• What you need to do:
Please restate, word for word, the lines below that begin at the one with "vfov_deg: 67.1" and end at the one with "focal_mm: 6.3". Leave out all other lines.

• Records provided:
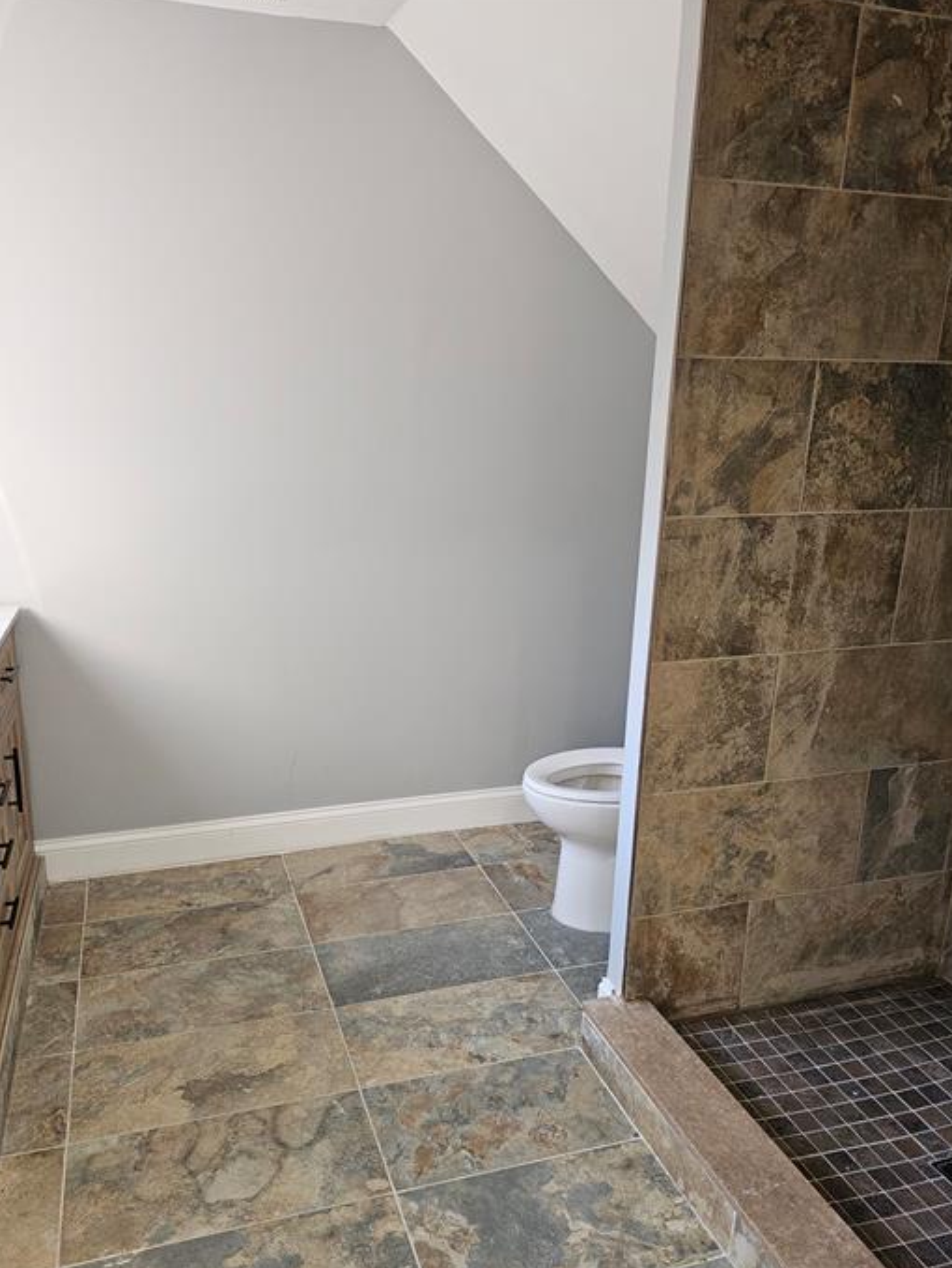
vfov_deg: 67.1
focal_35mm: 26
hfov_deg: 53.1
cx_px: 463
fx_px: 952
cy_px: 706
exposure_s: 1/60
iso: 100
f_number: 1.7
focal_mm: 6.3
--
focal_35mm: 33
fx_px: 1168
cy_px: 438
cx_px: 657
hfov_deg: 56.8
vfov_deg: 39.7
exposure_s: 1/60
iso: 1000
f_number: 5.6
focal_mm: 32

• Exercise response:
vfov_deg: 67.1
focal_35mm: 26
hfov_deg: 53.1
cx_px: 463
fx_px: 952
cy_px: 706
exposure_s: 1/60
iso: 100
f_number: 1.7
focal_mm: 6.3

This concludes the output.